── TEXT SEGMENT
My very talented and amazing cousin Sammie Sidelinger is writing her first novel and I was fortunate enough to become her cover artist. I have never done book covers before so this has been an exciting journey for the two of us. I have wanted to quit and give up because it was out of my comfort zone and I didn't think I could do it but she has had absolute faith in me.
So much has changed since the last time I posted! Over the past months my husband and I managed to sell our home in Massachusetts, temporarily live with a friend for two months until our kids were out of school for the summer, and then relocated to the great state of Maine. We moved to South Coastal Maine to be closer to my cousins that live around Augusta and Portland. I actually hadn't seen any of my family in almost fourteen years since my mom's side of the family doesn't seem to ever talk or see each other for holidays. It kind of sucks in a way because I always wished for one of those close families who saw each other all of the time and had big meals and cook outs for the hell of it. But since moving, I have rekindled my relationship with my cousins and it has been amazing. I have learned a lot of new things about my "gifts" as my Gram used to call them. I am just so unbelievably thankful to have them with me.
In other news, I have done a lot of thinking over the past couple of days in terms of digital versus traditional paintings. I have always wanted to be some amazing digital artist but it is something that I have to teach myself. I went to college for Graphic Design and I don't even enjoy that fully. However what I did enjoy was the studio courses where I could sit and paint and draw for hours and hours. I even used to be one of those people who wouldn't cheat and buy premade canvases. Nope, I went and stretched my own and primed them with Gesso. It was amazing, fun, and I had the time of my life doing it.
But as of lately, I haven't had as much fun teaching myself to digitally paint. I feel pressure and keep doing the thing I am NOT suppose to do and that is.. Compare myself to Professional and Popular Artist! It's like a huge no no to do and yet I constantly keep doing it! I'm almost at the point of having complete anxiety attacks. That is not normal and you shouldn't be having panic attacks with something you are suppose to enjoy and love doing. With all that being said, I think I am going to really move towards drawing and painting again. It's what I knew and loved. I am pretty I had posted something about this previously but never followed through with what I had wanted to do (very typical of me).
I found out that there are some really cool art galleries nearby. My ultimate goal right now is to get my work in there and hanging on the walls. I think that right there would be spectacular and definitely give me a boost of confidence!
────
Answer from the blog post:
(a) Who is writing her first novel?
(b) What did the writer study in college?
(c) To which part of Maine did the writer and her husband move?
You won't need the material after this.
── STORED ROWS
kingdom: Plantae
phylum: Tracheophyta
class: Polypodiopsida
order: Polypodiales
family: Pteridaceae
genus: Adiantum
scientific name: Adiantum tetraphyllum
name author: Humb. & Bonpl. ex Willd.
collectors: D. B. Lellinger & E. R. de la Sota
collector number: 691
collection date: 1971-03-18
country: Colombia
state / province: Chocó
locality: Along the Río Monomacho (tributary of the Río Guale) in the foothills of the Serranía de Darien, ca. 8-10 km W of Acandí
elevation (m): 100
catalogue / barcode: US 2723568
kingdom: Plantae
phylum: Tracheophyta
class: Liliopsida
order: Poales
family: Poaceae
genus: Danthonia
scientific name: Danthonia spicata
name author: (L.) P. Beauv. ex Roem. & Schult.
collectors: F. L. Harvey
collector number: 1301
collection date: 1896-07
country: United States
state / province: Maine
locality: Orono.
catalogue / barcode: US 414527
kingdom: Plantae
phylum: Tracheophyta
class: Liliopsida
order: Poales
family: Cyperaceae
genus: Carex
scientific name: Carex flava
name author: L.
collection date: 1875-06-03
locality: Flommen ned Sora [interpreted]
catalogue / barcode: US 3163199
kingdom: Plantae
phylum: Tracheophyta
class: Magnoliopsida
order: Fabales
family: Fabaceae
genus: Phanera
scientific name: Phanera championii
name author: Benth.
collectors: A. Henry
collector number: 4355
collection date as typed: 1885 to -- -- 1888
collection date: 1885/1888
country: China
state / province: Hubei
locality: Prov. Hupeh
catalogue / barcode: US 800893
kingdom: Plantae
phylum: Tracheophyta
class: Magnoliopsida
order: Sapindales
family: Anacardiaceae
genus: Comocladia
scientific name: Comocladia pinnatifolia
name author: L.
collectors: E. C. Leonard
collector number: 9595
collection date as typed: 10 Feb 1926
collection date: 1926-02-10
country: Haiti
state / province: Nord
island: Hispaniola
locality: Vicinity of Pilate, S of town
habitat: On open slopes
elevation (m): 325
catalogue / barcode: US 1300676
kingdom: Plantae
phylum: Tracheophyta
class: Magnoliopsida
────
> _SOLUTION FOR THIS PROBLEM_
(a) The writer's cousin, Sammie Sidelinger.
(b) Graphic Design.
(c) South Coastal Maine.